▶ **Task to carry out**: Go over the entries and report the lines where the word "round" occurs.

[Dataset entries]
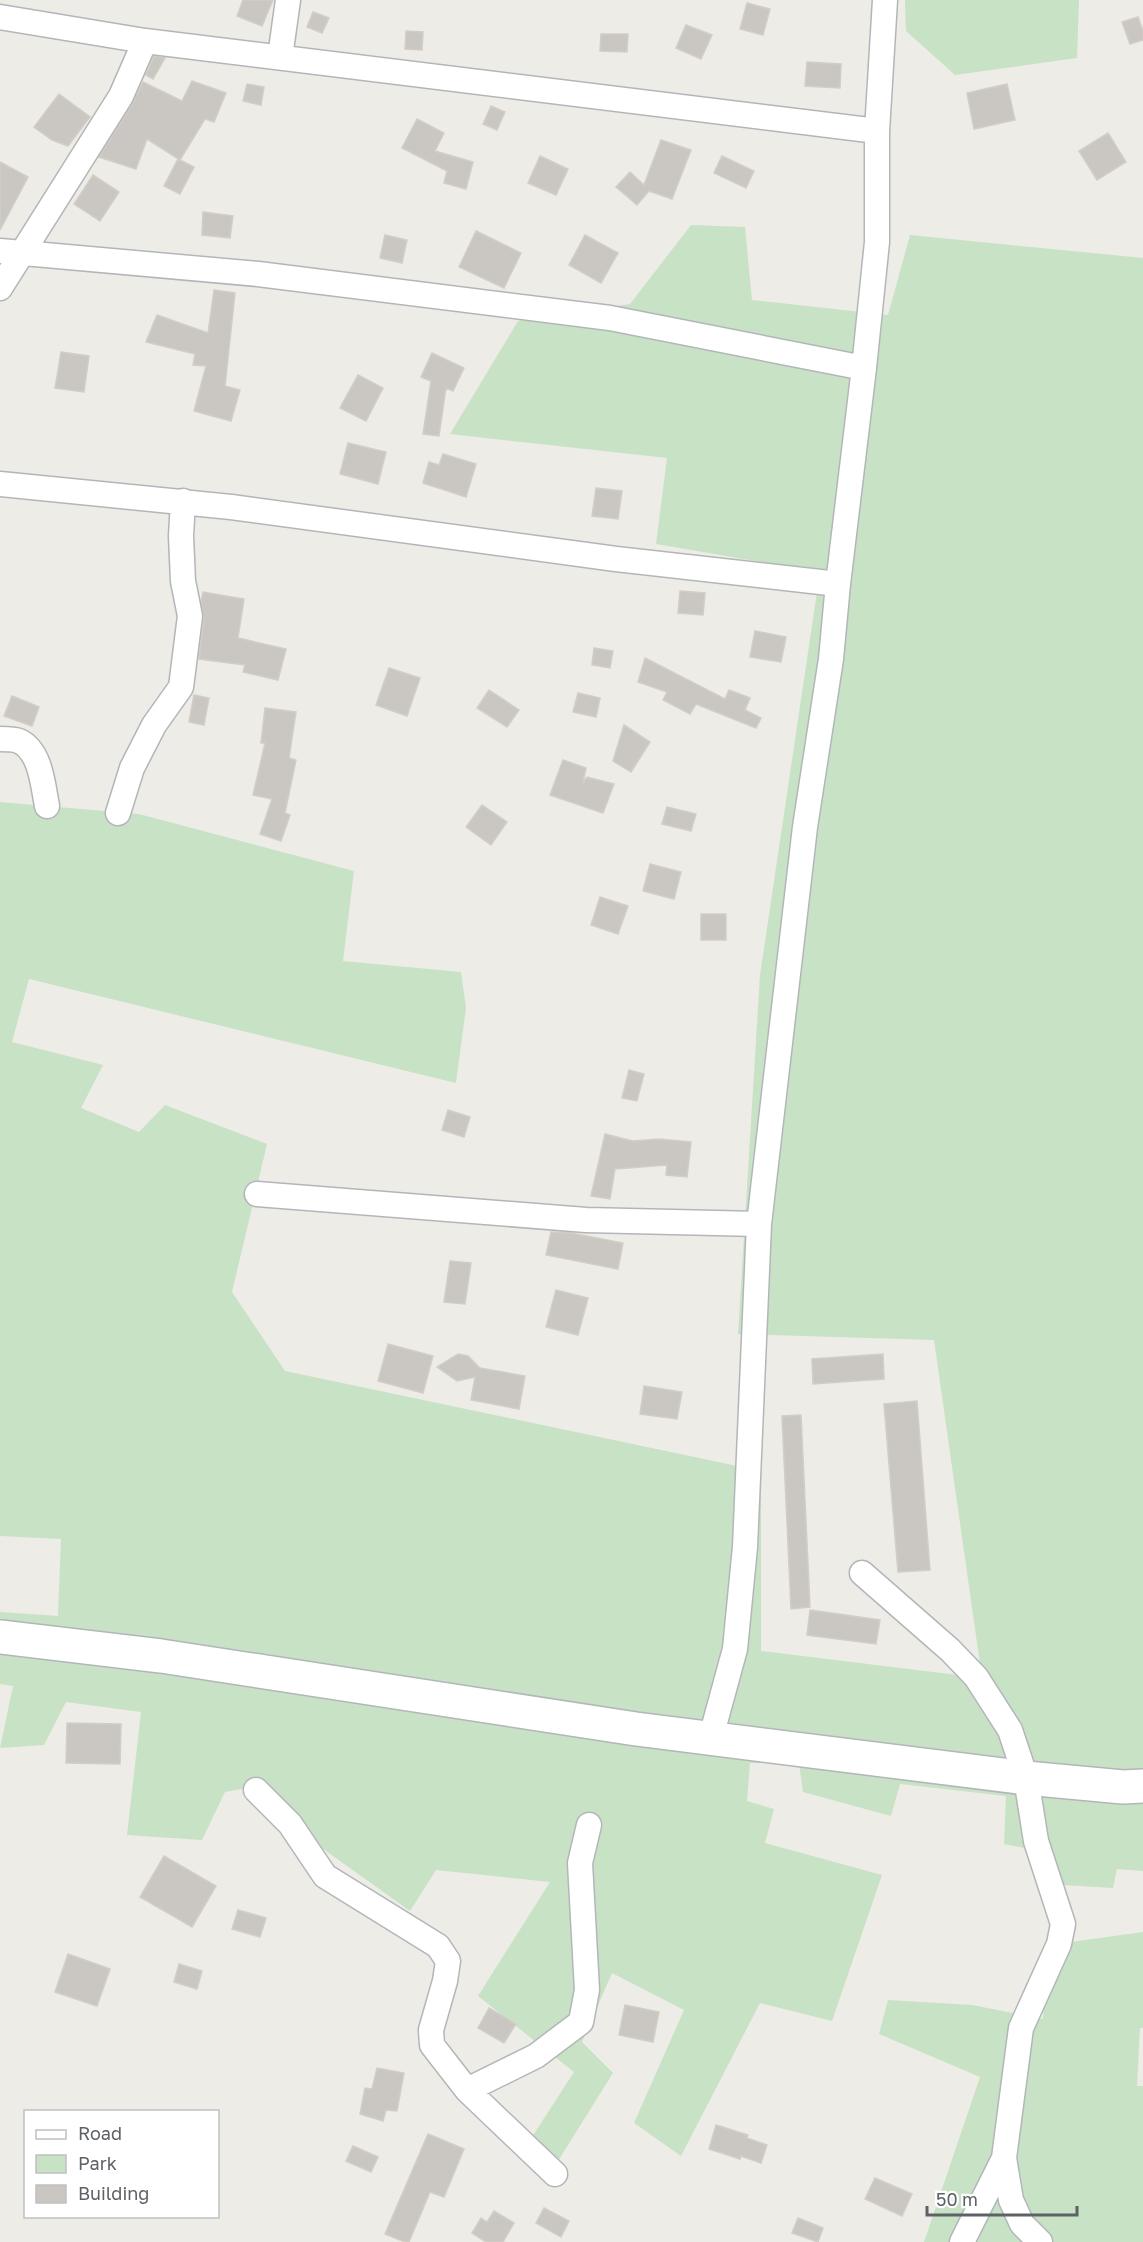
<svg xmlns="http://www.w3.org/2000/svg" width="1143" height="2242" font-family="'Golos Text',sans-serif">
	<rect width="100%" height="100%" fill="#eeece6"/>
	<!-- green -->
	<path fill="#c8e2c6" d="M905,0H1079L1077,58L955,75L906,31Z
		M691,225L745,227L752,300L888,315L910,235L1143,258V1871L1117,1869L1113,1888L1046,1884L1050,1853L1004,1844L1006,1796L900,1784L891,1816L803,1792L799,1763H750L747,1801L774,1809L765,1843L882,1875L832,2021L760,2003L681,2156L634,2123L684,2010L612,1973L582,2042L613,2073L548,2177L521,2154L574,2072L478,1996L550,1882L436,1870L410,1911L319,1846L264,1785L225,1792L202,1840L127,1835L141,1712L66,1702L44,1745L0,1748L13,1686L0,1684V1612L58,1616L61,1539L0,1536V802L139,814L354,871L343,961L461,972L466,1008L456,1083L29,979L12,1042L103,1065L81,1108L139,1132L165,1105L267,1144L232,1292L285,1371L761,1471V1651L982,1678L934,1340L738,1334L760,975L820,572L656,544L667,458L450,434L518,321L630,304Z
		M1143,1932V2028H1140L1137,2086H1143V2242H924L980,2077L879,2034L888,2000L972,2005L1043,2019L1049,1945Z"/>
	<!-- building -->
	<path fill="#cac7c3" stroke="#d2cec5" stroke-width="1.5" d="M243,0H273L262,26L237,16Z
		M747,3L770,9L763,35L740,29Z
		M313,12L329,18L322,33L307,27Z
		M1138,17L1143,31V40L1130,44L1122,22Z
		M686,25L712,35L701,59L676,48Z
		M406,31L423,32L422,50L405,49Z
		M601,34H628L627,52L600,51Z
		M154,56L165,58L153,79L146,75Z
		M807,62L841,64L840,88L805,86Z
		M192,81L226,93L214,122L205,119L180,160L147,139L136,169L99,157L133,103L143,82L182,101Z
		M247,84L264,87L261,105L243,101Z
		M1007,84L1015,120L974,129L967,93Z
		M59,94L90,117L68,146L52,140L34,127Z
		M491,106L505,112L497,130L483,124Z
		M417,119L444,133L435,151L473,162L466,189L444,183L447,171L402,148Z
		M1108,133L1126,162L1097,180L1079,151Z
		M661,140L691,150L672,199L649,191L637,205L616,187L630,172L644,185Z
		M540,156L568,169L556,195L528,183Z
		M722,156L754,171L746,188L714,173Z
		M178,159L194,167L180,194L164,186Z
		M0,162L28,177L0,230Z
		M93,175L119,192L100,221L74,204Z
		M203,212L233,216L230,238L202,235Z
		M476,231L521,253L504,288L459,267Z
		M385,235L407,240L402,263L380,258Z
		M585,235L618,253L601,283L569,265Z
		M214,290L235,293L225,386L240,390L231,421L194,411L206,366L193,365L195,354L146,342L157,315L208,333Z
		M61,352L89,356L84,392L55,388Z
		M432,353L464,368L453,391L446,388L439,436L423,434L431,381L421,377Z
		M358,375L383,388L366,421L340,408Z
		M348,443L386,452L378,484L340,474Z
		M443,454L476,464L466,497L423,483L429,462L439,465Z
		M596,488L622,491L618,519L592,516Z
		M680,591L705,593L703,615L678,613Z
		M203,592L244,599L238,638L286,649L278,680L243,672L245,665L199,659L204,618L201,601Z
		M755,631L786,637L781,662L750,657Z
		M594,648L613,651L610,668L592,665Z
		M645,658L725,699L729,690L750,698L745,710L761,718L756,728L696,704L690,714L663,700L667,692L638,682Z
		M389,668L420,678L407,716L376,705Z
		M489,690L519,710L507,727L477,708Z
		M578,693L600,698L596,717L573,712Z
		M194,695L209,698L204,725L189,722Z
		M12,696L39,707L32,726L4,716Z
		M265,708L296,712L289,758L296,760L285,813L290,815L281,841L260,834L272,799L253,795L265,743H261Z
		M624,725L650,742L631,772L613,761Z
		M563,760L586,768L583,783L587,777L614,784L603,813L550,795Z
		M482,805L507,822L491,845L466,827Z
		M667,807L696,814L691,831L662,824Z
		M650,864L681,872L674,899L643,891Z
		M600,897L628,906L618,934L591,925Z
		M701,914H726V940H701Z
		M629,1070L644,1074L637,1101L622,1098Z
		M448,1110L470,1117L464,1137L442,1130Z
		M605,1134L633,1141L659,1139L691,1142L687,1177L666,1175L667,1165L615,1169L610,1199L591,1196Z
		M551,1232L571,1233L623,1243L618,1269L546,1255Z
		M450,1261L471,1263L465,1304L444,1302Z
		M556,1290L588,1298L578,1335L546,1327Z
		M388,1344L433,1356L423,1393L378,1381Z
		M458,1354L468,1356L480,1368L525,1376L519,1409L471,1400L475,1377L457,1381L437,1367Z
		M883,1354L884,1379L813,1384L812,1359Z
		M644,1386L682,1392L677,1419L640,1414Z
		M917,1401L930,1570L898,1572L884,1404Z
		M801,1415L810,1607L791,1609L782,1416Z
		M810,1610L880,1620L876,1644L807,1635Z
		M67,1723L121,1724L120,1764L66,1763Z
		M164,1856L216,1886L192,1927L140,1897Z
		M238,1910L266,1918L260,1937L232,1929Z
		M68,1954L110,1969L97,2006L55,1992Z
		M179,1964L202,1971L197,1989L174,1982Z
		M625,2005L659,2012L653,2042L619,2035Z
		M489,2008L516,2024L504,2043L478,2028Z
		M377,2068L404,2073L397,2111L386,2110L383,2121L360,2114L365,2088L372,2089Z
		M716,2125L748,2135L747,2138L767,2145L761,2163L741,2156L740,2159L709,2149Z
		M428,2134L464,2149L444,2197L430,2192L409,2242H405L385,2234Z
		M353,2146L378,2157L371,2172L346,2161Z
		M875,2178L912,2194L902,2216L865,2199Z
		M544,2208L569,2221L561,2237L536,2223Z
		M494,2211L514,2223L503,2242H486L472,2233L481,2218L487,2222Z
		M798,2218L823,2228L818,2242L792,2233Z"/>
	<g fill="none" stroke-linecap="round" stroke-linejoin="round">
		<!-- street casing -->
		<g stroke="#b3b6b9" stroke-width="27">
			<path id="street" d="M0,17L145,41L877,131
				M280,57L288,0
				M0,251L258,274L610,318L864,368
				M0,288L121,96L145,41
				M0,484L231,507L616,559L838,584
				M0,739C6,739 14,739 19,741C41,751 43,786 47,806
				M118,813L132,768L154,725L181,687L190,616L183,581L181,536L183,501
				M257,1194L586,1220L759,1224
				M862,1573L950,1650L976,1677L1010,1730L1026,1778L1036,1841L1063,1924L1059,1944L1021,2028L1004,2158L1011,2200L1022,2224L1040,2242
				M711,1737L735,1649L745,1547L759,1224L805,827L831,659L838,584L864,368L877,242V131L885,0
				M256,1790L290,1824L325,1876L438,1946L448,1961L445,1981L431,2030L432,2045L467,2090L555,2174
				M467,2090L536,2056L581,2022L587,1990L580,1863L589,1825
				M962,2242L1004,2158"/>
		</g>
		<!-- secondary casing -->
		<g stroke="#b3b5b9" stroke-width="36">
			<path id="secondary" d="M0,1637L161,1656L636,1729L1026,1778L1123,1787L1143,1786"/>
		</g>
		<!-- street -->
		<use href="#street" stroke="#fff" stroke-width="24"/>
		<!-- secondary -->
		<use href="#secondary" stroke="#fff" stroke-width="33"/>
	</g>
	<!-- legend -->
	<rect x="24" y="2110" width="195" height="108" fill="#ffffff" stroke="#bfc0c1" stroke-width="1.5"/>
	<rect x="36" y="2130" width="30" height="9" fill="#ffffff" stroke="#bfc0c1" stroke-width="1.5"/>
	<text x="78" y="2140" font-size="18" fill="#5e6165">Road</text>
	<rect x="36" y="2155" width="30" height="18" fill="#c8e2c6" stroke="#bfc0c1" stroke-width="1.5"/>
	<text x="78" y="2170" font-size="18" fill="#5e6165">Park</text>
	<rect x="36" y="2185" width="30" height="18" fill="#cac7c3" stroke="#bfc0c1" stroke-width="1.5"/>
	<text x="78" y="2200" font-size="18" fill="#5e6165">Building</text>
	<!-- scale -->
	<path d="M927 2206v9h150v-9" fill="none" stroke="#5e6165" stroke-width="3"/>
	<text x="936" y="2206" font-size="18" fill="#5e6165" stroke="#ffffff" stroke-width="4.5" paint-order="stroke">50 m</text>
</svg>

==

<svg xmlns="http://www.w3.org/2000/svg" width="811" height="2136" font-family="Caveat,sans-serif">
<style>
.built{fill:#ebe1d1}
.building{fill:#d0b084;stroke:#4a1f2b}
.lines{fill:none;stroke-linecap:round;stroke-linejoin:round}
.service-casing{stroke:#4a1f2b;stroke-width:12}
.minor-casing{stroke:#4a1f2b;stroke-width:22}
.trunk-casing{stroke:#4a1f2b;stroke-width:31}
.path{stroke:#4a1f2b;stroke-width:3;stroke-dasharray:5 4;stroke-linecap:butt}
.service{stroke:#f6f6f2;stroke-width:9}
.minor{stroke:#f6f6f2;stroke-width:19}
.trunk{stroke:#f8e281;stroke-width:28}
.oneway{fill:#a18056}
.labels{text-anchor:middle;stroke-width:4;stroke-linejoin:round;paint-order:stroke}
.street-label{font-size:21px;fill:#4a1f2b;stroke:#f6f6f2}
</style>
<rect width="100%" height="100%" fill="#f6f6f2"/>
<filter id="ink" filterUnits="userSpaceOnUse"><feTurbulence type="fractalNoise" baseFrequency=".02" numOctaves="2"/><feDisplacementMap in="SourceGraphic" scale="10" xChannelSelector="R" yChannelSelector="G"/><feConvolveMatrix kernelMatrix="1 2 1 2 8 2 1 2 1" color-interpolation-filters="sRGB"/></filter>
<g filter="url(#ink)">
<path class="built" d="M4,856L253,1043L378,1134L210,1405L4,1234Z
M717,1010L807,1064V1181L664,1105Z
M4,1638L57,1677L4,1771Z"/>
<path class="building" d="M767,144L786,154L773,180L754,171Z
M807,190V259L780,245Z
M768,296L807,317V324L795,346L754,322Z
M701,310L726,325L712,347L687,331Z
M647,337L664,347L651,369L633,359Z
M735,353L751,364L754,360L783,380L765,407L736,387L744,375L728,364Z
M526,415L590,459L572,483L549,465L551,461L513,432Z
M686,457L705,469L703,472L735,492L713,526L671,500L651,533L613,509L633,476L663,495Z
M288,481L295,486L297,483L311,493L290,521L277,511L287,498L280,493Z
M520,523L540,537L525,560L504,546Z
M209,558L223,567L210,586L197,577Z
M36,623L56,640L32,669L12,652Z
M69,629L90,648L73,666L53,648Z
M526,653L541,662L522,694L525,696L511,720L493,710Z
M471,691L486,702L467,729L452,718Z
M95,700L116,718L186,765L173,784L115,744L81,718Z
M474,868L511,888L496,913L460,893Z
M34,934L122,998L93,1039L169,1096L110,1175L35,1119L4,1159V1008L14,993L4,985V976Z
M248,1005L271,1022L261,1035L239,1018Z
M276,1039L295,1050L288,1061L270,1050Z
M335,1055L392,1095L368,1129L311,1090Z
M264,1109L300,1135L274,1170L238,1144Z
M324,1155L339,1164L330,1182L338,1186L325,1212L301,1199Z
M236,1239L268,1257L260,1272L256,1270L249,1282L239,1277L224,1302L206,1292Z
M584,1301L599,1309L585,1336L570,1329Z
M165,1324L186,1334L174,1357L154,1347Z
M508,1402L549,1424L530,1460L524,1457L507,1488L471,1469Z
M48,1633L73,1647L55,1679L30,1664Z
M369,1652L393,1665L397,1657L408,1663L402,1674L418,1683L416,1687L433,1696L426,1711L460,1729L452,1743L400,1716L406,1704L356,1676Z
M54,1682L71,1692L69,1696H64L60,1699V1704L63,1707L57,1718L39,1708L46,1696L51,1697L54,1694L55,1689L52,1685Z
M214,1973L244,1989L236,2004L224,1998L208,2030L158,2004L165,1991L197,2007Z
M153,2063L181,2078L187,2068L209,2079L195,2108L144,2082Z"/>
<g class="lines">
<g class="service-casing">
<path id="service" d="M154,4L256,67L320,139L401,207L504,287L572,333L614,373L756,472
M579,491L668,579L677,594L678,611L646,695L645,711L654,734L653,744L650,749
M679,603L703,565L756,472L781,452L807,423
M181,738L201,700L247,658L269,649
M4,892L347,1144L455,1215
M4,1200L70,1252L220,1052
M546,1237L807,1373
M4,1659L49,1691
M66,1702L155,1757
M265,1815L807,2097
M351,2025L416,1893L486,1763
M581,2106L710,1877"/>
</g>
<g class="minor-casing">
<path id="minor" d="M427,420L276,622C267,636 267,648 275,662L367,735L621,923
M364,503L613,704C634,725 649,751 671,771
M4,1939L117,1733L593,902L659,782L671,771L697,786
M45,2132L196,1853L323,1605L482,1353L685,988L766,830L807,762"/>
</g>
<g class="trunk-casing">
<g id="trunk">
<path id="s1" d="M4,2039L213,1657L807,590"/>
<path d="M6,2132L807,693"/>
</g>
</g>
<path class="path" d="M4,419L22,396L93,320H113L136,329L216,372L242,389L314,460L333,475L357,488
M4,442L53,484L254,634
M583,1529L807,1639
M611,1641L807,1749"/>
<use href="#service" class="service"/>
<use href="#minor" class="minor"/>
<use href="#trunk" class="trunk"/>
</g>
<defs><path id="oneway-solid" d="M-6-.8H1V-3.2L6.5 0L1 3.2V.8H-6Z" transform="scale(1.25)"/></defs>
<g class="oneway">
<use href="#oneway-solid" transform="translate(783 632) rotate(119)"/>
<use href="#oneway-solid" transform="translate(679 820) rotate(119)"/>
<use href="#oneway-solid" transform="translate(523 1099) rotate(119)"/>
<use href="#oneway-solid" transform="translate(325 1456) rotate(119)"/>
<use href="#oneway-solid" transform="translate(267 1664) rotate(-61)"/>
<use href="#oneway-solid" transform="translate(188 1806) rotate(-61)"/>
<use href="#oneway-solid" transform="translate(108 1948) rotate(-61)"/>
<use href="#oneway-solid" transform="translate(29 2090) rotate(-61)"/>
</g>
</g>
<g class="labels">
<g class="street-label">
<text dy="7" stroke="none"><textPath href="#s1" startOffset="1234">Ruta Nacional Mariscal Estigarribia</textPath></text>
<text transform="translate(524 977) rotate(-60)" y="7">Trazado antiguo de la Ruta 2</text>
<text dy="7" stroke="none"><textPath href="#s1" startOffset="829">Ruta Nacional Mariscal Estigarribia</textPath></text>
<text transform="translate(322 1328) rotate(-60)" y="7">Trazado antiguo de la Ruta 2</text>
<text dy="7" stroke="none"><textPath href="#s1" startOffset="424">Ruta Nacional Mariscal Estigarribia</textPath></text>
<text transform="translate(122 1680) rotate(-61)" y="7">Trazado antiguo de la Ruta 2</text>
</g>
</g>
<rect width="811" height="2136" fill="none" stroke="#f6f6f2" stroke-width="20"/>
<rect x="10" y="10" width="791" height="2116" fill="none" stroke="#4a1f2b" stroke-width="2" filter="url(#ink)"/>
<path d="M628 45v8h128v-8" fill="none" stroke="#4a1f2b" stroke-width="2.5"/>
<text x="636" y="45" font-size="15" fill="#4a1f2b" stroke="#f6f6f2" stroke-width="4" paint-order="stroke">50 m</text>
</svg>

▶ **Exercise output**:
	<g fill="none" stroke-linecap="round" stroke-linejoin="round">
.lines{fill:none;stroke-linecap:round;stroke-linejoin:round}
.labels{text-anchor:middle;stroke-width:4;stroke-linejoin:round;paint-order:stroke}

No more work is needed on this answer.